It’s always tempting to be cutting edge by building custom web publishing tools for a new web site (See Ryan Sholin’s recent Exploring a Range of Development Options post, in which he mentions he’ll be custom coding his new ReportingOn site).
But as “pseudo-geek” online journalists ourselves, we’ve found real benefits to using off-the-shelf content management tools — especially for a small operation without an in-house web developer, like our project at the BoulderCarbonTax.org web site.
I,Reporter partner Amy Gahran and I built out our site using WordPress, which we have installed on our Web host’s servers. (Note that this is not WordPress.com — a hosted service that offers little flexibility).

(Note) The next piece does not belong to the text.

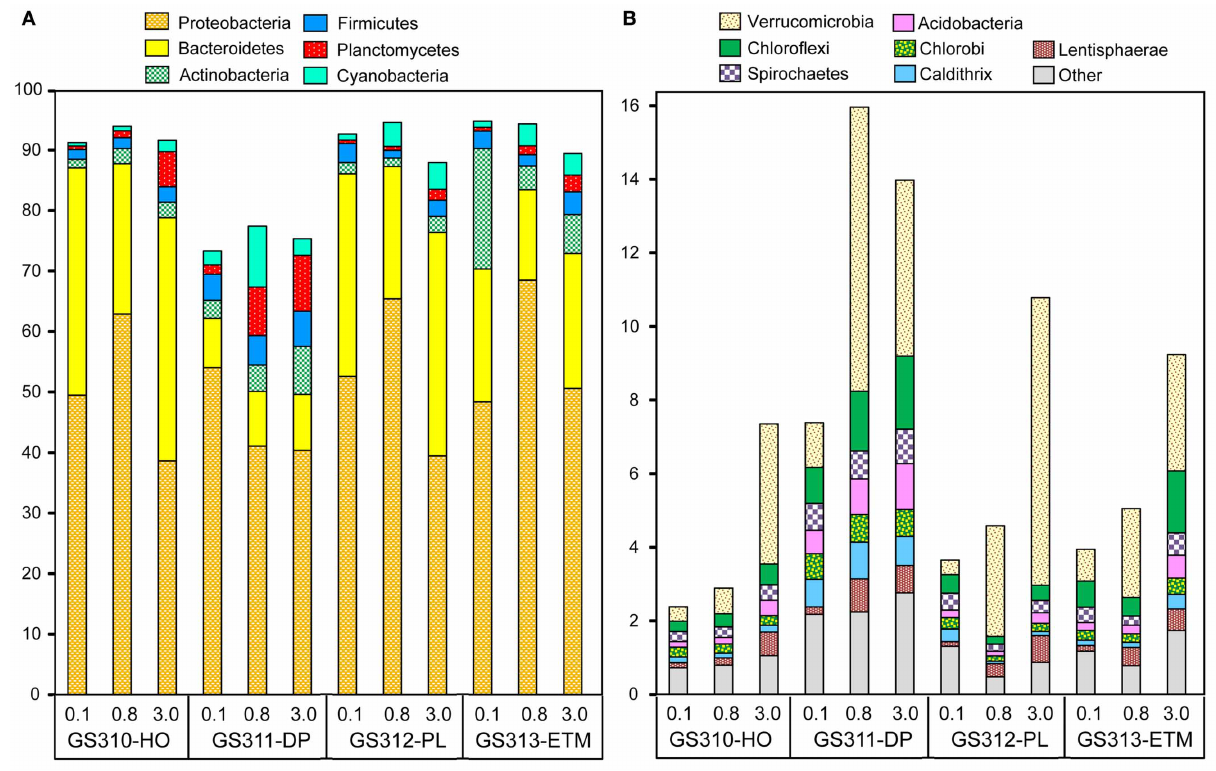
FIGURE 5 | Taxonomic composition of the domain Bacteria sequences in metagenomes. The abundance of a phylum in a size fraction was calculated as the percentage of all corresponding hits (with ≥ 30% sequence identity over > 70% of the alignment length) to the total annotated prokaryotic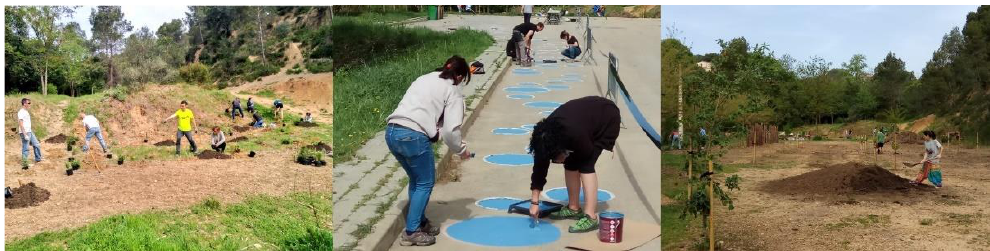
Figure 7. Intervention in the surroundings of the spring, with the participation of the locals (clearance of rubbish, painting of circles on the car park surface, and tree and shrub planting).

We’ve added lots of widgets and functionality, and an online forum. Each step took just a few days, required just the smallest amount of expert help, and quickly established for us a cheap, versatile web site, with access to lots of new tools and further enhancements coming down the line.
Here are some of the things we were able to do with the main site in a matter of days:
- Get WordPress installed on our account at Bluehost.com. We needed some geek assistance with the server-side stuff, but it all worked out easily.
- Create a custom banner.
- Selected and customized a free WordPress theme.

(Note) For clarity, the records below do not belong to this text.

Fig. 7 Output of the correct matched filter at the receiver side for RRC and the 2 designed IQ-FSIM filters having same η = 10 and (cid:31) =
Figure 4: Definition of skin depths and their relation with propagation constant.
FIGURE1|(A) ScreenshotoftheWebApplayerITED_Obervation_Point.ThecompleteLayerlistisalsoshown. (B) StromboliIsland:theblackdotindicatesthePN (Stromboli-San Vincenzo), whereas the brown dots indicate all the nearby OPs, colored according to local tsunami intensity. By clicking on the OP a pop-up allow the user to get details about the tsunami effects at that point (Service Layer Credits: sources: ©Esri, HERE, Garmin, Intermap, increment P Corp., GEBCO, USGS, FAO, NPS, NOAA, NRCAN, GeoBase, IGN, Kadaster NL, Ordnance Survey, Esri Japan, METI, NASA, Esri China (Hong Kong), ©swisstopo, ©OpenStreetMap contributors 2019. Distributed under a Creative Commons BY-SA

- Create a page-based global navigation system.
- Set up feeds and email alerts using Feedburner and Feedblitz.
- Set up link blogs using del.icio.us.
- Create forms on the site.
Later on we added a forum using Vbulletin, an inexpensive but versatile and usable forum software package. Again, we needed some help from a more technical person to get it installed and configured, but since then it’s been working fine.
We’d certainly never knock all the great creative energies and ideas that come from making something from scratch, solving old problems in new ways, clearing a path for others. We’re just saying that for many projects with limited staff, resources and technical know-how, using ready-made tools have real advantages.

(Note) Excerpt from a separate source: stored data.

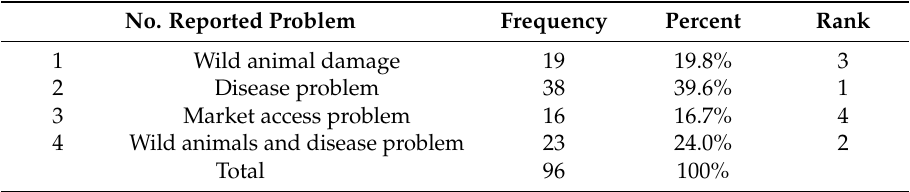
Table 3. Reported problems for low fruit and vegetable income with user groups.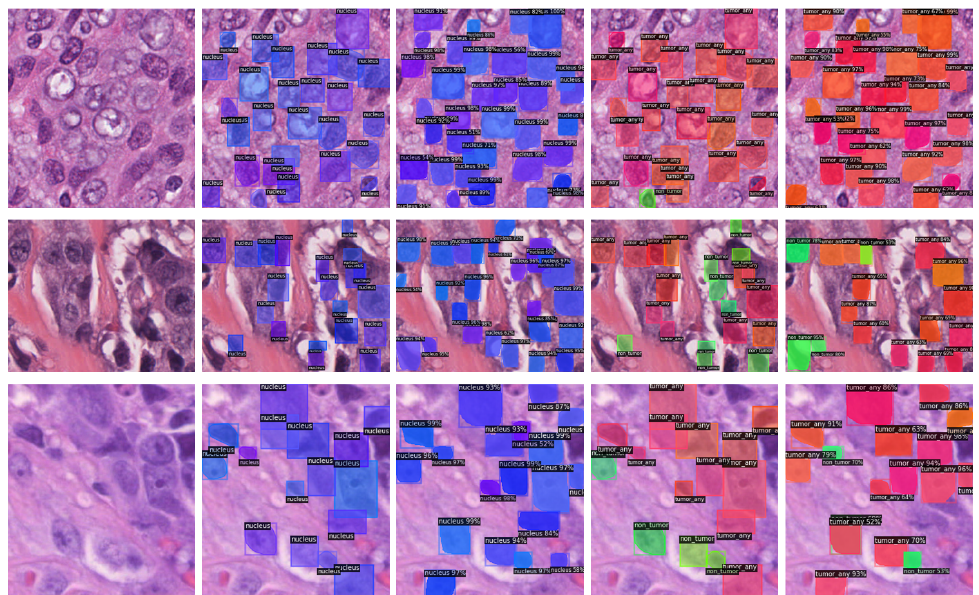
Figure 5. Internal validation. ( First Column ) Original images. ( Second Column ) Ground truth for the D1C approach. ( Third Column ) Model predictions for the D1C approach. ( Fourth Column ) Ground truth for the D2C approach. ( Fifth Column ) Model predictions for the D2C approach. For the D1C approach, blue represents the nucleus class; for the D2C approach, green and red represent the non-tumor nucleus and tumor nucleus classes, respectively.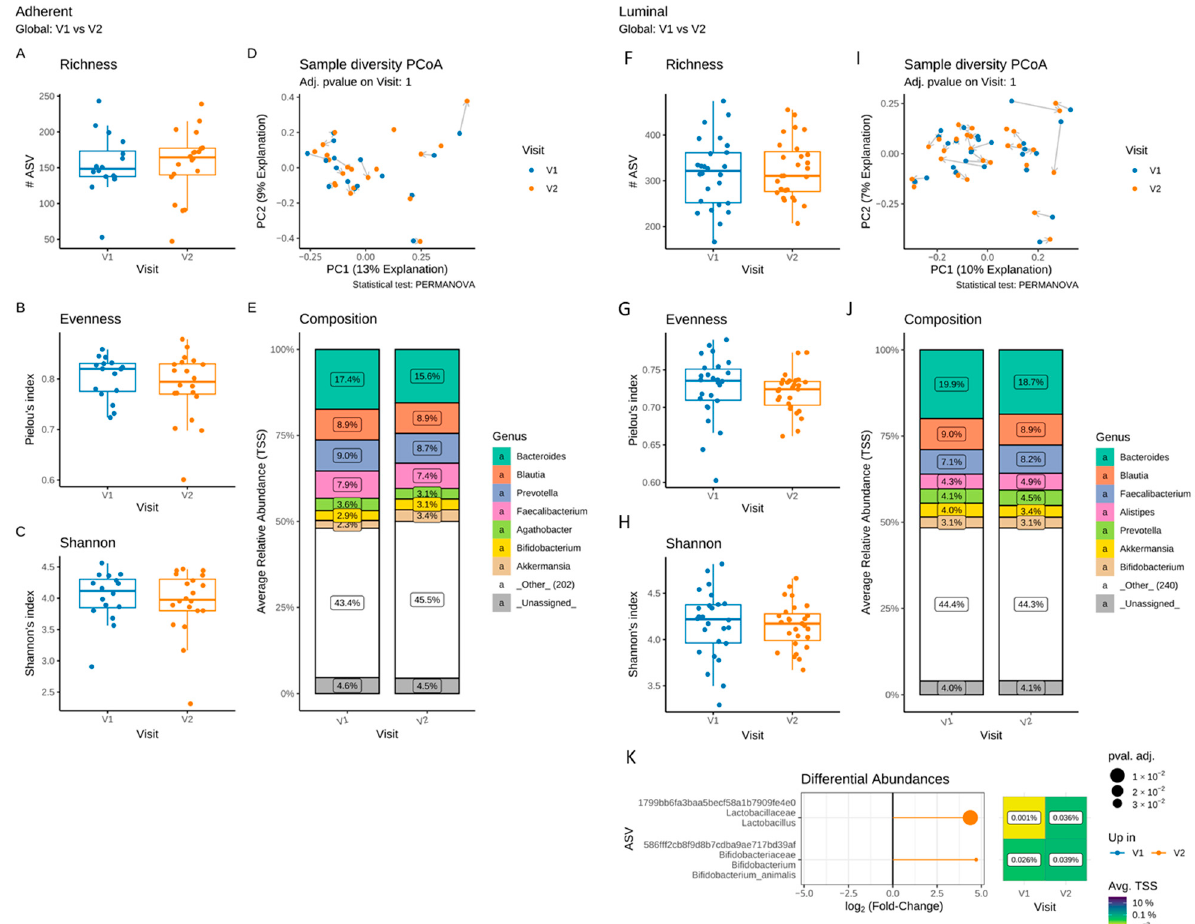
Figure 4. Impact of a 4-week supplementation with the multistrain probiotic on the adherent ( A – E ) and luminal ( F – K ) gut microbiota. ( A – C , F – H ) α -diversity, estimated by the richness (number of observed ASVs) ( A , F ), evenness (Pielou’s index) ( B , G ) and Shannon’s index ( C , H ) at V1 and V2; ( D , I ) principal coordinate analysis (PCoA) of bacterial β -diversity, measured according to Bray–Curtis distance; ( E , J ) bacterial taxonomic profile at genus level before (V1) and after (V2) supplementation; ( K ) differential abundance analysis of the luminal microbiota at the ASV level at V1 and V2. Only significant data are presented as Log2 of the fold of change (FC) according to DESeq2 analysis. Transcription start sites (TSS)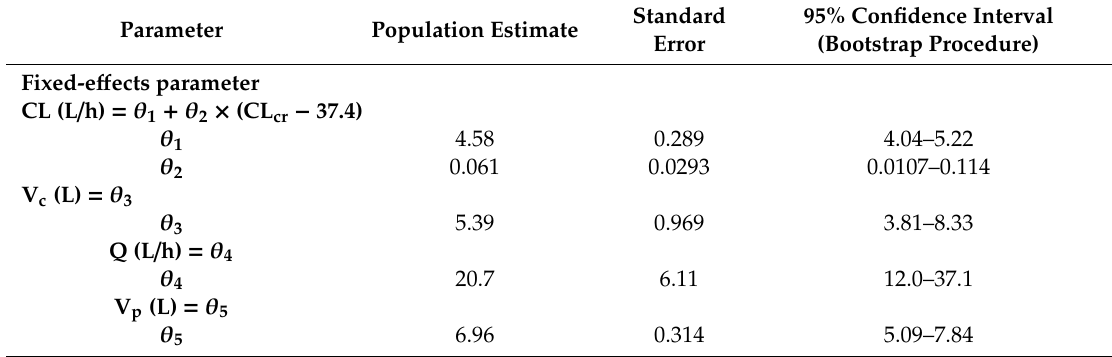
Table 2. Estimate of population pharmacokinetic (PK) parameters of piperacillin (PIPC) in the final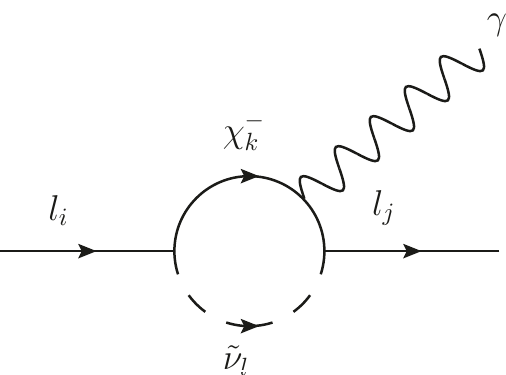
Figure 1 . Feynman diagram for charged lepton (cid:13)avor violation which changes compared to the case of the MSSM extended by right-handed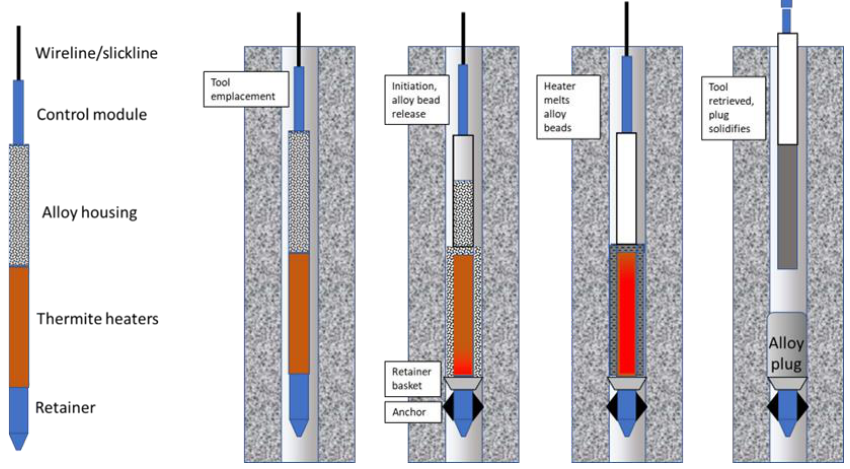
Figure 3. Fusible metal alloy emplacement, where thermite acts only as a removable heater. Thermites are a class of energetic material which combines a combustible metal with an oxide to release large amounts of thermal energy (Figure 4) [17]. A common formulation is the aluminum/ferric oxide system, where aluminum is the combustible metal and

One big plus with this approach is simply getting the site up quickly and inexpensively (including the cost of your time). That allows you to focus on bringing content to the community, rather than futzing with debugging your tools as you build them.
Here’s one other consideration with custom design: What happens to your state-of-the-art site in year two or three or five, when advances have overtaken it and you may no longer have the time or resources to update it? Or even if you do, are your initial outside developers no longer around to help bring it up to speed?
Do you end up with a horrendously out-of-date dinosaur with numerous technical problems requiring a massive overhaul and probably no one around to easily fix it. That’s what happened when the Boulder Daily Camera had to scrap its custom-built community site in favor of a Ning.com site (more on that). The non-custom tool is not only more flexible, but more sustainable and maintainable.
Other cases in point are news association sites like Poynter.org, which is stumbling over a badly out-of-date custom content management system built several years ago, or the web site for the Society of Environmental Journalists, which is limping along with a system built (for good reason, years ago) using Lotus Notes.
We’d certainly like to hear from those with more technical expertise than us about the benefits of custom CMSes, or how to overcome the kinds of longer-term problems they can present. But in the meantime … we’ll take ready-to-wear.
View Comments (2)
There's your first problem: Don't hire outside developers.
Building a custom CMS is a not a, "OK. We're finished" sort of thing and it's not something that comes in a shrink-wrapped box.
You hire good, smart developers, tell them what you want and let them work on it, constantly.
Bonus benefit: When not working on the CMS, they can do bang-up jobs on databases, niche sites, and whatever else comes along.
We have a team of three developers and three web designers here at The Star and that's how we're able to do things like Indy.com and IndyMoms.com (which started with Drupal and had to be re-written to a custom app to get it to a) scale and b) do the things we wanted [and nothing more]).
And Indy.com, though it launched almost a year ago, we're still working on it ... in fact, I'm testing out a massive new feature release for next week.
There is an endless supply of self-indulgent developers who would be delighted to lock you into a dependency on their skills. But the truth is that 99.8% of the functionality you'd need for any website overlaps with the functionality needed for a large number of other sites. Custom CMS development isn't based on business thinking. It's based on ego.